● **PROBLEM DESCRIPTION**
All entries shown below should be duplicated character for character.

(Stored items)
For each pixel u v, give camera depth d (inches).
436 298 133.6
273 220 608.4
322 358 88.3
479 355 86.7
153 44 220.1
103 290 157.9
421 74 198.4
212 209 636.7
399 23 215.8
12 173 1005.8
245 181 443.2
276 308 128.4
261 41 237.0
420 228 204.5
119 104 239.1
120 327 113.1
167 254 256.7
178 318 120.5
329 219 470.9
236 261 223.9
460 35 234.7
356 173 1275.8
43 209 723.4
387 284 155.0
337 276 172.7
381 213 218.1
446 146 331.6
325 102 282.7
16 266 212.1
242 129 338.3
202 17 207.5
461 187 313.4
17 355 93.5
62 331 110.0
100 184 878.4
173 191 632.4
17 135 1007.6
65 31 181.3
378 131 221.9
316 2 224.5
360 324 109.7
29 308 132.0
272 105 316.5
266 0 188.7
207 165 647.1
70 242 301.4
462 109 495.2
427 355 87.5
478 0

● **EXERCISE SOLUTION**
For each pixel u v, give camera depth d (inches).
436 298 133.6
273 220 608.4
322 358 88.3
479 355 86.7
153 44 220.1
103 290 157.9
421 74 198.4
212 209 636.7
399 23 215.8
12 173 1005.8
245 181 443.2
276 308 128.4
261 41 237.0
420 228 204.5
119 104 239.1
120 327 113.1
167 254 256.7
178 318 120.5
329 219 470.9
236 261 223.9
460 35 234.7
356 173 1275.8
43 209 723.4
387 284 155.0
337 276 172.7
381 213 218.1
446 146 331.6
325 102 282.7
16 266 212.1
242 129 338.3
202 17 207.5
461 187 313.4
17 355 93.5
62 331 110.0
100 184 878.4
173 191 632.4
17 135 1007.6
65 31 181.3
378 131 221.9
316 2 224.5
360 324 109.7
29 308 132.0
272 105 316.5
266 0 188.7
207 165 647.1
70 242 301.4
462 109 495.2
427 355 87.5
478 0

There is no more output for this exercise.